Marie Antoinette

Image for Marie Antoinette

Marie Antoinette (Dunst), a 14 year-old Austrian princess, is sent to marry the future king of France, Louis XVI (Schwartzman). Ascending to the throne aged 19 and under constant pressure to produce an heir, Marie tries to escape her stultifying existence.


Gore Vidal, author, critic and smartarse, once opined, “The French have a remarkable capacity for getting things wrong.” To wit, the Cannes screening of Marie Antoinette. Booed with a gusto familiar to Cristiano Ronaldo, Sofia Coppola’s follow-up to Lost In Translation was vilified for being historically misguided, emotionally empty and wildly indulgent. While debatably guilty on all three counts, this is only a fraction of the story, for Marie Antoinette is a hedonistic riot of spirited, capricious filmmaking; a sexy, witty, dynamic romp, fired by more imagination than a thousand Merchant Ivorys and propelled by the best soundtrack of the year.

Giving the finger to period-drama conventions, Coppola re-spins Marie’s young life as an exuberant teen flick (Cleauless?) full of cliques, bitchery and gossip. As Marie pops pastries, vogues around Versailles and generally parties like it’s 1779, Coppola mounts the ultimate chick flick, a love letter to cake, Moët, pajama parties, and rampant romps with sexy Swedish beefcake (set perfectly to Adam And The Ants). For an hour or so, it is a terrific sugar-rush, playing fast and loose with time-frames (keep ’em peeled for a pair of pink Converse), factual accuracy (were there ever any Swedish beefcakes?) and never wallowing in its beautifully realised opulence.

Ignoring the internal power-plays and external unrest building in France, Coppola continues her exploration of young female protagonists trying to find themselves in cocooned worlds. Kirsten Dunst gives the film an assured centre, lost in transition between adolescence and adulthood, tangibly evoking the sense of being trapped in a world of regal ritual and stifling etiquette. Coppola surrounds her with a cast as protean as her approach: Jason Schwartzman gets good moments as the sexually disinterested Dauphin, Asia Argento amps it up as an über-bitch, and the likes of Rip Torn, Danny Huston and Steve Coogan give good support.

Yet the beheaded airhead’s plight is not as moving as it might be. Save the story strand involving the growing demands on her to produce an heir, there is little plot to speak of and thus nothing obvious to get involved with.
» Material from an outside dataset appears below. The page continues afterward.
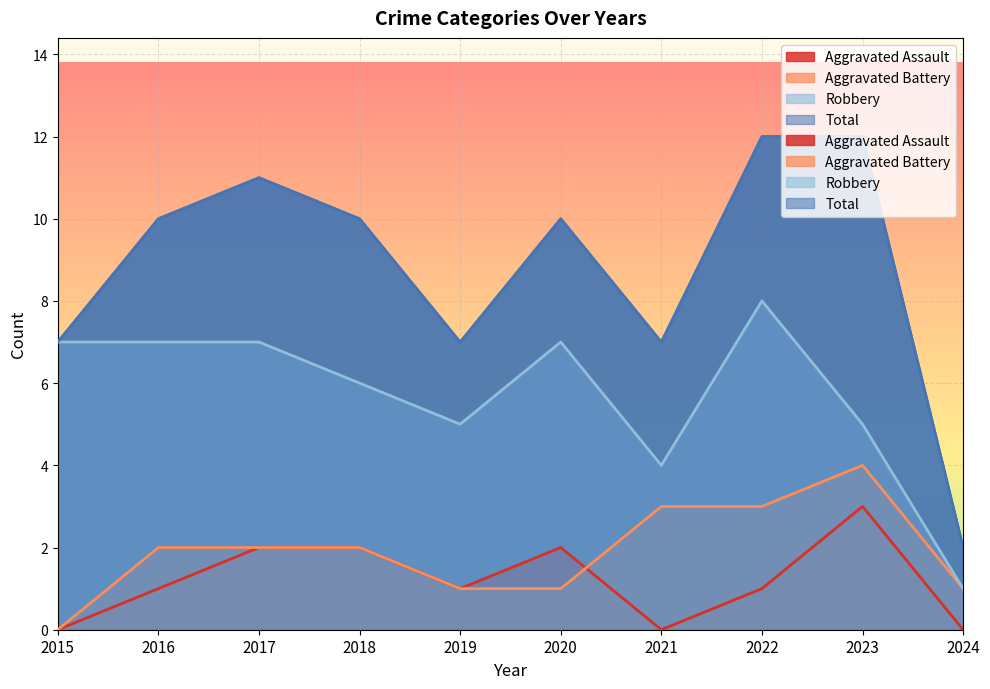

What is the difference between the maximum and minimum values in the Robbery series?

7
But Coppola’s M. O. offers different pleasures. From the beautifully staged opening as Marie arrives at the French border in a gilded coach and is stripped naked to remove herself of everything Austrian, her experience is mounted in visual vignettes, matching 18th century aristo antics to the decadence of post-punk anthems. Soundtracking Marie’s life to the likes of New Order and The Cure — best of the bunch is a court minuet played out to Siouxsie And The Banshees’ Hong Kong Garden — opens Coppola up to accusations of pop-video pictorialism, but that is to miss the heady, joyous experience the gambit delivers.

It is only when history crashes Antoinette’s shindig that the movie begins to falter. Once Marie finally settles into motherhood and the arrival of the baying mob brings down her luxuriant lifestyle, Coppola can’t muster the interest or cinematic brio that marked the first half. What would turn Marie Antoinette from a really good flick into a great one is if Coppola could imbue her sensual delights with something to say about the relationship between privilege and superficiality, or really get inside the head and heart of her young protagonist. But perhaps such carping puts too much weight onto her intentions. After all, you can’t fault a chocolate cake for not being a five-course meal.

If not particularly useful as a GCSE study guide or a deep psychological portrait, Marie Antoinette is gorgeous, giddy, gilded filmmaking.